Even in the earliest Bible chapter, Adam blames his heavenly father for “giving him a woman,” who then shared and ate the forbidden fruit. It’s essential to start by knowing you are not alone.
You are not a failure because your child has these blame game issues. You do, however, have to own your role in it.
There are simple ways to avoid “fault lines” in your home.
- Don’t Fight Back: When a child is in the heat of the moment and shooting blame darts at you, keep quiet. At most, say, “I’m sorry you feel that way.” Circle back to the topic when the child has calmed down.
- Don’t Allow Blame at Home: That goes for everyone in the household. If something goes wrong, don’t assign blame. Figure out the path to fix it.
- Own Your Mistakes: If you are to blame, set a good example by accepting responsibility for it. Don’t get into a tit-for-tat of “Remember the time you did XX, and I forgave you?”
- Use the Socratic Method: Mothers often want to solve all their children’s problems. It can set the stage for blame. For example, “You told me it sounded like fun to go to Europe instead of getting an internship before graduation. Now I can’t get a job because of it!” When you use the Socratic Method to solve a problem, you aren’t giving advice but guiding your children through critical thinking.
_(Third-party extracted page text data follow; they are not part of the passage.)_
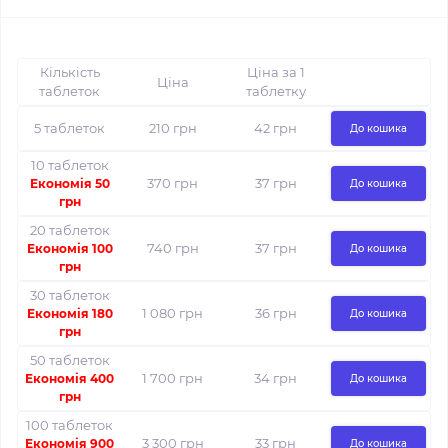
Кількість
Ціна за 1
Ціна
таблеток
таблетку
5 таблеток
210 грн
42 грн
До кошика
10 таблеток
370 грн
37 грн
Економія 50
До кошика
грн
20 таблеток
740 грн
37 грн
Економія 100
До кошика
грн
30 таблеток
1 080 грн
36 грн
Економія 180
До кошика
грн
50 таблеток
1 700 грн
34 грн
Економія 400
До кошика
грн
100 таблеток
3 300 грн
33 грн
Економія 900
До кошика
- “What are the benefits of going to Europe? What are the potential risks? How will this benefit your future career?”
- End the conversation with something like, “You have a lot to think about. I trust you’ll make the best decision for you, and I support whatever decision you make.”
What if you are already caught in the Blame Game hamster wheel and can’t get out? Remember this mantra, “It’s never the wrong time to do the right thing.”
Enlist a family counselor if you think that’s the best path, or have an honest conversation about boundaries and accountability with your daughter.
There is going to be tension in a parental relationship.
Whether it’s a child who isn’t emotionally developed enough to understand accountability, a teenager dealing with hormones (or a mother going through the hormone-drive cycle of menopause), or an adult child who struggles with past sins, you can’t avoid conflict.
You can set a healthy stage to address and resolve the conflict. Mothering doesn’t stop when the child is 18. It’s a lifelong commitment, and you always have time to turn the relationship around.